| Md. | Jun 23, 1870

Miller, J.,

delivered the opinion of the Court.

The appellant was sued by the appellee in an action of trespass for setting fire to and burning her barn. The defendant appeared by attorney, and pleaded not guilty. By co'nsent of parties, the case was submitted to and tried before the Court without the intervention of a jury. The plaintiff offered evidence, tending to show the act complained of was committed by the defendant, either by design or accident, and that the value of the barn destroyed was from $700 to $800. Proof was offered on the part of the defendant, that at the time of the trespass, he was, and for many years before and from his infancy, had been an idiot and insane person; that he had no committee, and had not been found a lunatic under a commission de lunatico inquirendo, but was harmless and inoffensive, and was in the habit of travelling about the country, paying visits to a former overseer of his father’s farm. Upon the issues joined, the Court “found the defendant did commit the wrong complained of, and gave judgment in fayor of the plaintiff for $700. At the trial, three prayers were offered on the part of the defendant, to the rejection of which an exception was taken. Of these, the first asserts that the idiocy of the defendant, if found by the Court, is a bar to the action; the second, that such idiocy or insanity is evidence in mitigation of damages; and the third, that if the Court found the burning was the result of accident, and not the intentional or deliberate act of the defendant, such accidental burning, if not a bar to the action, is, nevertheless, a mitigation of the damages dabbed by the plaintiff.

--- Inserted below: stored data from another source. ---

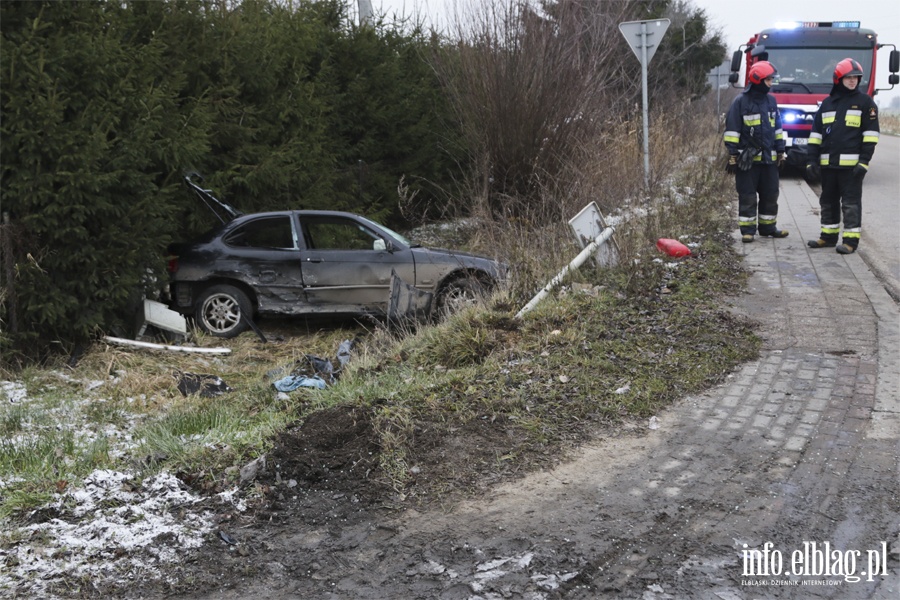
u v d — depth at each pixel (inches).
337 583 151.2
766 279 346.9
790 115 671.8
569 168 455.2
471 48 506.3
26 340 310.2
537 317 292.2
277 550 162.7
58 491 182.9
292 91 458.0
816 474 185.2
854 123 380.5
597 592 145.3
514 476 190.2
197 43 402.6
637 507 173.8
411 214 533.3
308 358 300.4
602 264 346.0
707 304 310.3
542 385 238.5
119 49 328.2
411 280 371.9
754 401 228.8
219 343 356.8
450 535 165.9
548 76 494.6
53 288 308.7
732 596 142.8
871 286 334.3
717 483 183.0
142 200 324.8
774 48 706.2
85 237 311.4
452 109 552.4
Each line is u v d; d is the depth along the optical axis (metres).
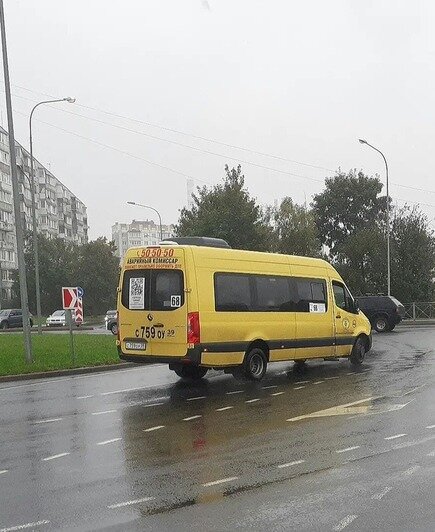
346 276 47.88
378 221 55.53
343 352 17.61
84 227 124.56
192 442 8.92
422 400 11.91
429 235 47.12
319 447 8.50
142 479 7.17
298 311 16.22
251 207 44.38
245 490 6.70
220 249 14.57
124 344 14.38
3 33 18.73
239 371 15.20
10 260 88.38
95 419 10.80
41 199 100.50
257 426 9.91
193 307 13.59
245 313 14.70
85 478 7.25
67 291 18.86
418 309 43.22
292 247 53.75
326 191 72.56
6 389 14.95
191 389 14.02
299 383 14.58
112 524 5.80
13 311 56.50
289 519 5.85
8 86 18.88
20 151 93.81
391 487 6.74
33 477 7.34
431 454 8.06
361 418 10.35
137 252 14.41
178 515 6.00
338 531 5.55
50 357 19.89
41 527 5.76
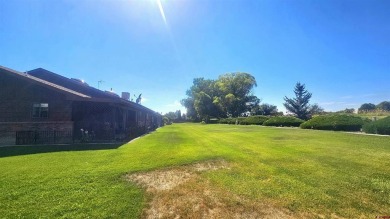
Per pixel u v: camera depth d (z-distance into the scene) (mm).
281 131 23594
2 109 18109
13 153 11219
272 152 10742
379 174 6879
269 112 73312
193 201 5117
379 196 5293
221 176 6914
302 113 57469
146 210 4738
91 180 6539
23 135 15953
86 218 4391
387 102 61219
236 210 4703
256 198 5230
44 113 18125
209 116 77188
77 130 18484
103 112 19656
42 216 4469
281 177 6746
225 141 15648
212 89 84062
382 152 10227
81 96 17250
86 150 12039
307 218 4379
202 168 7883
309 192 5535
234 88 77688
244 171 7461
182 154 10375
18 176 6926
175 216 4496
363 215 4480
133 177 6883
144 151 11414
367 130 19406
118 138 18219
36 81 17234
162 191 5727
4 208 4805
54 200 5168
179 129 33125
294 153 10344
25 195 5449
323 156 9516
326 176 6750
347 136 16797
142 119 35781
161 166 8102
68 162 8875
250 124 44312
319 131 22531
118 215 4508
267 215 4504
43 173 7242
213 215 4516
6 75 18344
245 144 13836
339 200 5098
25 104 18156
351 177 6609
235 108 75500
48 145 14508
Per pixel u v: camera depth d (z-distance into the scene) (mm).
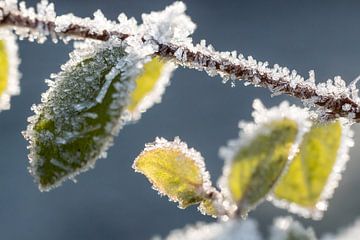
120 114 188
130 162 885
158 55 205
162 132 938
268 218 419
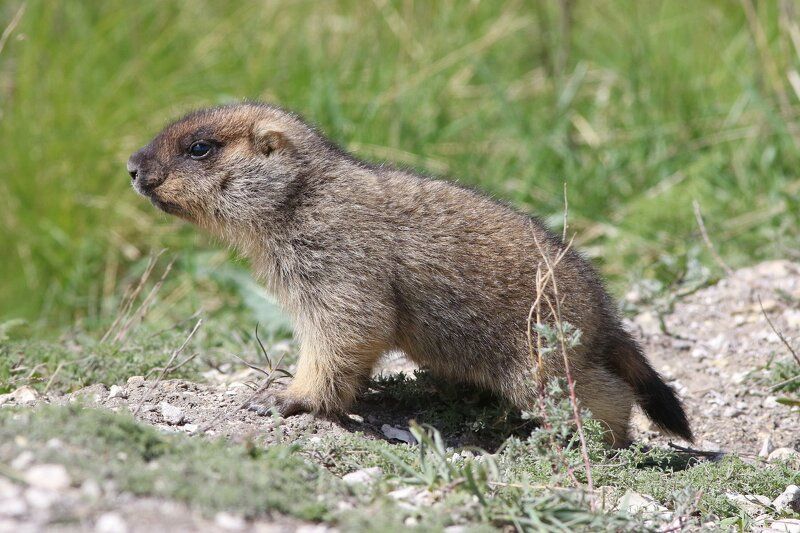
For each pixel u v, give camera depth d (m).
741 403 10.95
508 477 7.56
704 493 8.11
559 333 8.23
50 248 15.77
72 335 12.89
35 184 16.06
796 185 15.55
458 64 18.75
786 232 14.48
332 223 9.41
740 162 16.39
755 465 9.13
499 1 19.97
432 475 7.16
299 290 9.46
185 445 6.99
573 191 16.23
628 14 19.31
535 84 18.61
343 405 9.27
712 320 12.77
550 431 8.09
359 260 9.30
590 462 8.34
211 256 15.20
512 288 9.38
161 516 5.92
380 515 6.52
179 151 9.99
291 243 9.53
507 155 17.20
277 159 9.70
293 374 10.34
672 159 16.77
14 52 17.64
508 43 19.55
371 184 9.62
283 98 17.53
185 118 10.32
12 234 15.85
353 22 19.03
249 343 12.02
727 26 18.52
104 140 16.59
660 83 17.89
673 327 12.66
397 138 17.09
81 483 6.09
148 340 10.96
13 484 6.02
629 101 17.92
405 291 9.45
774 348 11.93
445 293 9.42
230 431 8.45
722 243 14.61
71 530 5.65
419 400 9.80
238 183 9.80
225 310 14.36
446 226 9.48
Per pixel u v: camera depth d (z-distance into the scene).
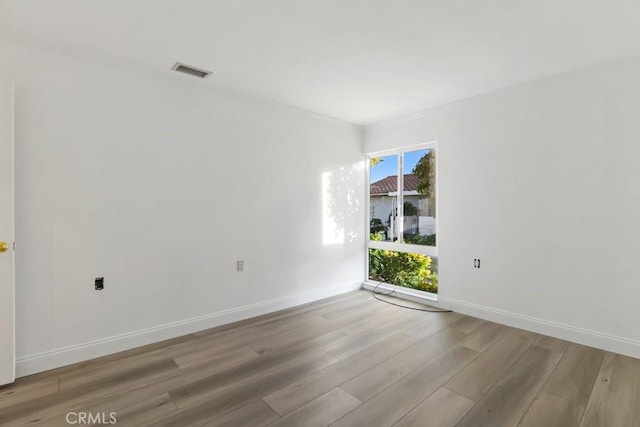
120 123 2.64
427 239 4.02
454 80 2.98
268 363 2.43
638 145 2.50
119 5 1.88
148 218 2.78
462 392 2.05
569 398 1.98
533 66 2.68
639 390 2.06
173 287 2.92
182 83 2.97
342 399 1.97
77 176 2.45
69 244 2.42
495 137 3.28
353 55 2.50
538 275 3.02
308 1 1.85
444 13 1.96
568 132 2.83
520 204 3.12
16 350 2.22
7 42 2.20
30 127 2.27
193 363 2.43
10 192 2.09
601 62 2.59
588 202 2.73
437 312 3.61
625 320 2.56
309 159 3.97
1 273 2.08
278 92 3.29
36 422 1.76
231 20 2.04
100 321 2.55
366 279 4.73
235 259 3.33
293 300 3.82
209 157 3.14
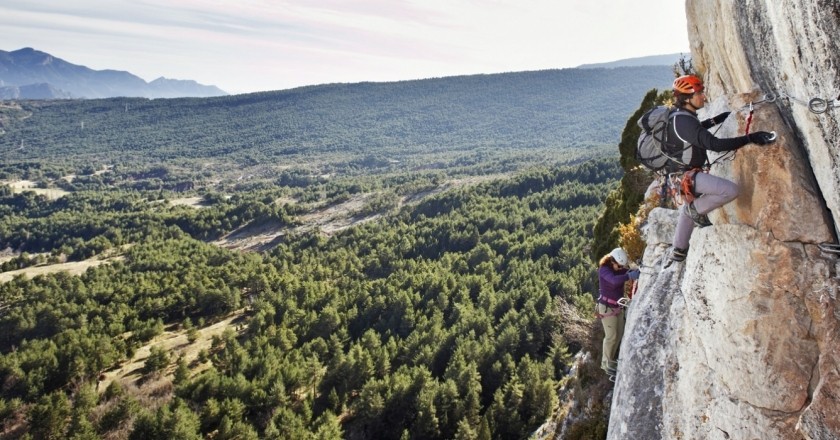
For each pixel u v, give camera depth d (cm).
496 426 4375
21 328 8038
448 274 8062
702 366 486
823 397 360
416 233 11538
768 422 404
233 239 16188
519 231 10100
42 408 4972
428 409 4584
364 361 5528
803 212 386
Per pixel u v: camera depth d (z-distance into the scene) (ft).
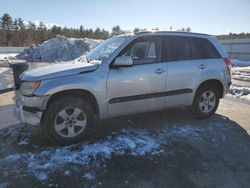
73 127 14.56
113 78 14.98
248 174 11.96
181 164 12.69
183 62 17.53
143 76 15.80
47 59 94.58
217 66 18.95
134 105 15.92
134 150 13.98
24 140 15.07
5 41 252.83
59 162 12.66
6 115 20.48
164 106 17.10
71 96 14.38
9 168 12.10
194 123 18.47
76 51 99.71
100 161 12.81
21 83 14.30
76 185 10.92
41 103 13.58
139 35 16.20
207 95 19.22
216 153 13.94
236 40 115.85
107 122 18.10
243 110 22.38
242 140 15.75
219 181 11.34
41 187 10.74
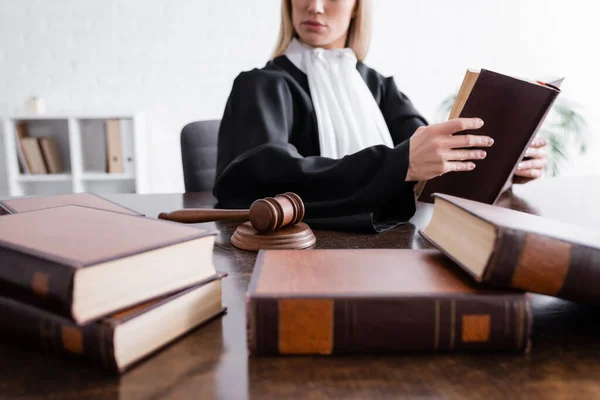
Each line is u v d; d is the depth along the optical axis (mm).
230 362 339
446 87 3035
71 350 331
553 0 2945
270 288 357
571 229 418
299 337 344
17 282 322
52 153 2752
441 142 756
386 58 2998
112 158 2688
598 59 2996
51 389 302
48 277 309
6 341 365
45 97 2879
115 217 463
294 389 306
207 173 1410
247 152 885
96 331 317
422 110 3059
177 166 3020
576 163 3109
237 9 2887
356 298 342
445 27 2979
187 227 427
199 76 2938
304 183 829
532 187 1200
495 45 3002
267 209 616
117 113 2645
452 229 440
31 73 2848
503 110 753
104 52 2863
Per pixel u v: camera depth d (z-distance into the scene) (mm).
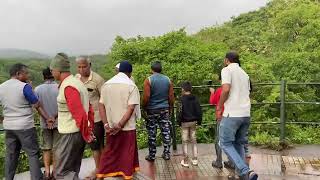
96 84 5801
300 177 6141
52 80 5949
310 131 10609
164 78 6793
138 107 5543
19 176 6648
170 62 14117
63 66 4859
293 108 12133
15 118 5578
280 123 8023
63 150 4883
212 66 13648
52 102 5871
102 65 14859
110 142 5465
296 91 13570
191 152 7266
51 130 5984
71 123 4859
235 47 21641
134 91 5395
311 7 17156
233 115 5480
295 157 7238
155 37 15891
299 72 13805
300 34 16188
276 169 6539
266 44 19516
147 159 7039
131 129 5477
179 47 14242
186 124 6727
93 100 5797
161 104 6801
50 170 6145
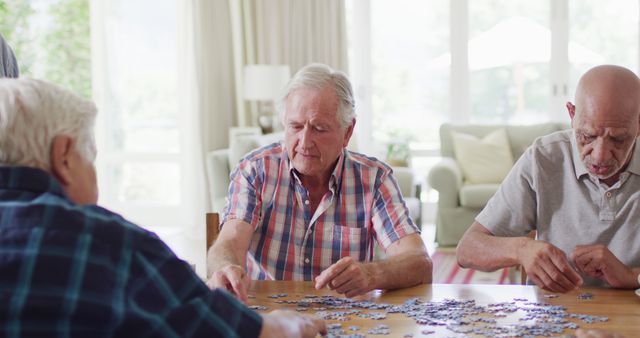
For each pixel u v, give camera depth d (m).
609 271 2.05
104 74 8.27
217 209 6.16
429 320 1.77
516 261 2.16
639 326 1.74
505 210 2.41
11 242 1.22
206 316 1.32
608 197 2.30
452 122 8.51
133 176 8.41
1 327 1.18
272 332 1.43
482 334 1.67
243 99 7.95
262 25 8.07
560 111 8.34
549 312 1.85
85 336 1.20
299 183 2.43
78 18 8.20
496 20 8.40
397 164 7.70
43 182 1.30
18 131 1.31
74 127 1.35
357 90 8.62
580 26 8.30
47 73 8.13
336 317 1.81
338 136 2.34
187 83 7.93
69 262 1.21
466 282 5.58
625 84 2.02
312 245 2.47
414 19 8.55
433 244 7.14
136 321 1.24
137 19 8.27
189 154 7.94
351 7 8.59
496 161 7.22
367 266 2.07
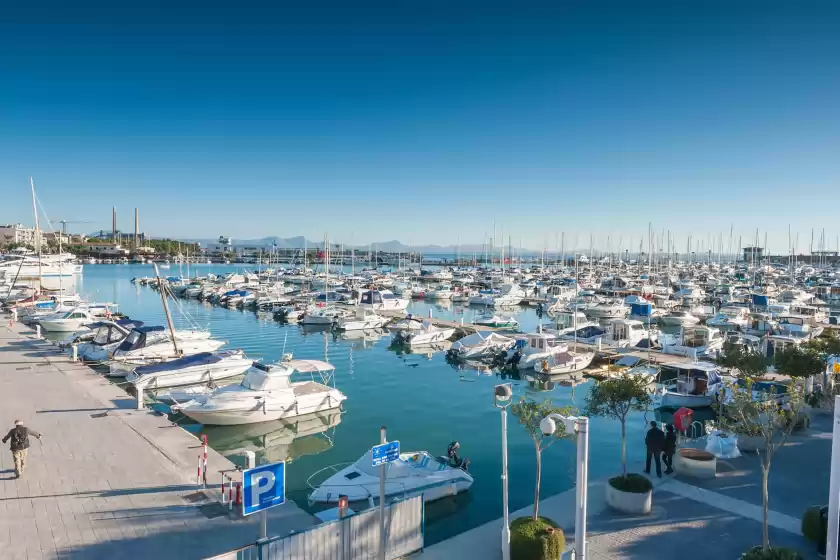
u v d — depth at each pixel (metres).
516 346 39.94
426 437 23.66
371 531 11.68
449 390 31.97
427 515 16.31
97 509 13.91
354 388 32.38
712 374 28.02
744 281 105.88
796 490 15.25
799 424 20.39
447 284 96.12
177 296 83.88
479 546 12.46
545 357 36.91
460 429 24.72
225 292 78.06
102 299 79.38
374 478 16.83
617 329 44.72
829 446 18.88
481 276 117.88
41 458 17.45
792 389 13.55
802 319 52.12
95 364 35.06
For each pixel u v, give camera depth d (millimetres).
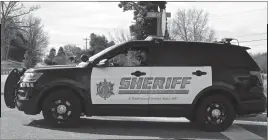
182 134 7266
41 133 7043
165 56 7492
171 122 8703
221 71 7520
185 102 7391
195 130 7691
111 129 7645
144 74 7367
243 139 6918
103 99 7336
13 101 8453
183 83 7395
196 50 7594
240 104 7527
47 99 7430
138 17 29844
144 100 7328
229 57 7648
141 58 7484
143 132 7410
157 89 7352
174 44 7598
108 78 7352
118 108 7332
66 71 7418
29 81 7480
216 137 7047
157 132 7434
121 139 6707
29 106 7441
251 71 7660
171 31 46562
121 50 7504
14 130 7281
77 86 7328
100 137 6832
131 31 32875
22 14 57969
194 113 7656
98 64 7324
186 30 47094
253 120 9203
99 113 7391
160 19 11586
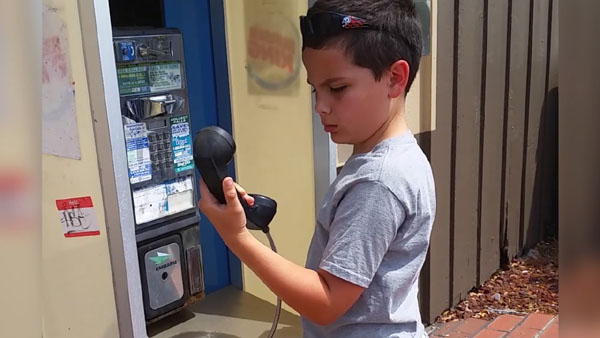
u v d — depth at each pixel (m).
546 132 3.79
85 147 1.34
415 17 1.13
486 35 2.95
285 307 2.07
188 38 1.95
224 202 1.09
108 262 1.38
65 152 1.38
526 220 3.70
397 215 1.04
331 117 1.07
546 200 3.94
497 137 3.23
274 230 2.03
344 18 1.01
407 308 1.12
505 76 3.22
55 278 1.50
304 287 1.03
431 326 2.88
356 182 1.06
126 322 1.39
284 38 1.84
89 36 1.26
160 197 1.73
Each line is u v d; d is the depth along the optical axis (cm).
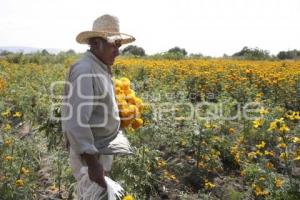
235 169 698
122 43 376
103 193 329
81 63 337
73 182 520
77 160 348
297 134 753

*583The distinction between the liability of a lunatic or insane person in civil actions for torts committed by him, and in criminal prosecutions, is well defined, and it has always been! held, and upon sound reason, that though not punishable! criminally, he is liable to a civil action for any tort he may! commit. 1 Chitty’s Pl., 76; 3 Bac. Abr., 536, title Idiots and Lunatics, E. The only proof on the subject of damages was the value of the property destroyed, and the judgment was for the lowest estimate of such value. If the defendant was liable at all, the damages could not be reduced below this either by proof of lunacy or that the burning was the result of accident. Punitory or vindictive damages do not appear to have been claimed, and certainly were not allowed. Both prayers on this subject were erroneous in not defining what damages, whether compensatory or punitive, the supposed facts were evidence to mitigate. The former could not be mitigated by such evidence, and the prayers do not say the evidence should bo applied to the latter. There was no error, therefore, in rejecting them.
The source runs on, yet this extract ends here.